SECTION    1.    Article 1, Chapter 71, Title 38 of the 1976 Code is amended by adding:

"Section 38-71-243.    (A)    As used in this section:

(1)    'Health insurance coverage' means as defined in Sections 38-71-670(6) and 38-71-840(14).

(2)    'Health insurance issuer' or 'issuer' means an entity that provides health insurance coverage in this State as defined in Sections 38-71-670(7) and 38-71-840(16).

(3)    'State health plan' means the employee and retiree insurance program provided for in Article 5, Chapter 11, Title 1.

(B)    This section applies to an individual health plan, a group health plan, or a health benefit plan, including the state health plan, that is delivered, issued for delivery, or renewed in this State and which provides health insurance coverage.

(C)    A health insurance issuer that negotiates rates with a provider for covered health care services and that terminates or otherwise nonrenews the provider contract shall conform to the following requirements, except as provided for in subsection (D):

(1)    The issuer is liable for covered benefits rendered by the provider to a covered person until the termination of the benefit period.

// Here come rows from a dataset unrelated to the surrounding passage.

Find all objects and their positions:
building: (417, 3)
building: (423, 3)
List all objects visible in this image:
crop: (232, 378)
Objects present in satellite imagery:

The benefits payable during the benefit period may be subject to the policy's or contract's regular benefit limits such as benefits ceasing at exhaustion of a benefit period or of maximum benefits.

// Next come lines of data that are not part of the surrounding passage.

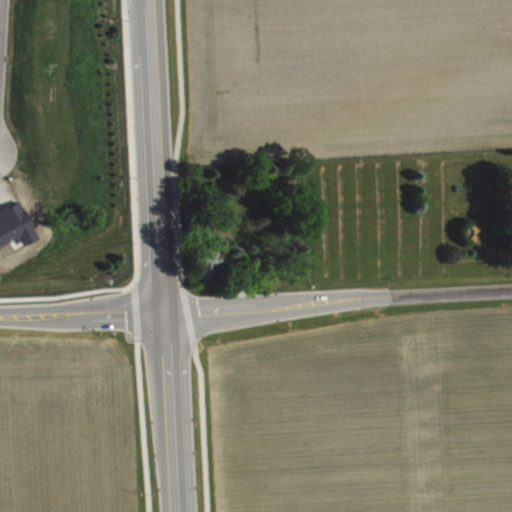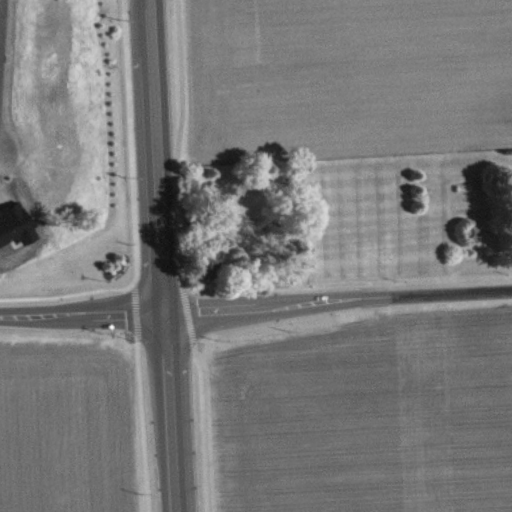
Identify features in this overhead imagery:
road: (128, 140)
road: (174, 142)
building: (478, 237)
road: (160, 255)
building: (207, 270)
road: (256, 305)
road: (134, 309)
road: (185, 314)
road: (141, 424)
road: (201, 426)
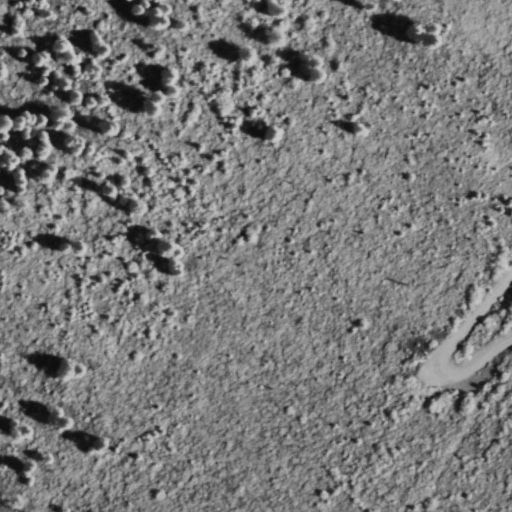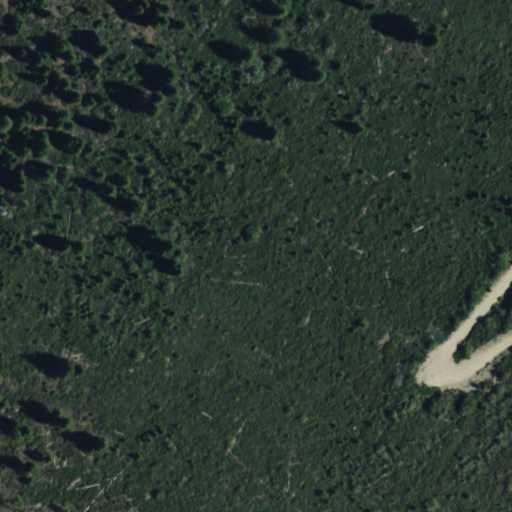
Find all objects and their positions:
road: (444, 346)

(2)    An insurer shall not require a covered person to pay a deductible or copayment which is greater than the in-network rate during the benefit period.

(D)    A provider that terminates or otherwise nonrenews a contract for negotiated rates with a health insurance issuer or whose contract has been terminated or otherwise nonrenewed as a result of no longer meeting the credentialing requirements of the issuer shall conform to the following requirements:

(1)    The provider shall accept as payment in full for covered health care services the negotiated rate under the provider contract.

(2)    Except for an applicable deductible or a copayment, a provider shall not bill or otherwise hold a covered person financially responsible for covered health care services furnished by the provider.

(E)    An issuer offering health insurance coverage shall not require an individual, as a condition of continued coverage under the plan, to pay a premium or contribution which is greater than the premium or contribution for a similarly situated individual enrolled in the plan on the basis of covered benefits rendered as provided for in this section to the individual or to an individual enrolled under the plan as a dependent of the individual."

SECTION    2.    If any section, subsection, paragraph, subparagraph, sentence, clause, phrase, or word of this act is for any reason held to be unconstitutional or invalid, such holding shall not affect the constitutionality or validity of the remaining portions of this act, the General Assembly hereby declaring that it would have passed this act, and each and every section, subsection, paragraph, subparagraph, sentence, clause, phrase, and word thereof, irrespective of the fact that any one or more other sections, subsections, paragraphs, subparagraphs, sentences, clauses, phrases, or words hereof may be declared to be unconstitutional, invalid, or otherwise ineffective.

SECTION    3.    This act takes effect upon approval by the Governor and applies to an individual health plan, a group health plan, or a health benefit plan, including the state health plan, issued, renewed, delivered, or entered into on or after that date.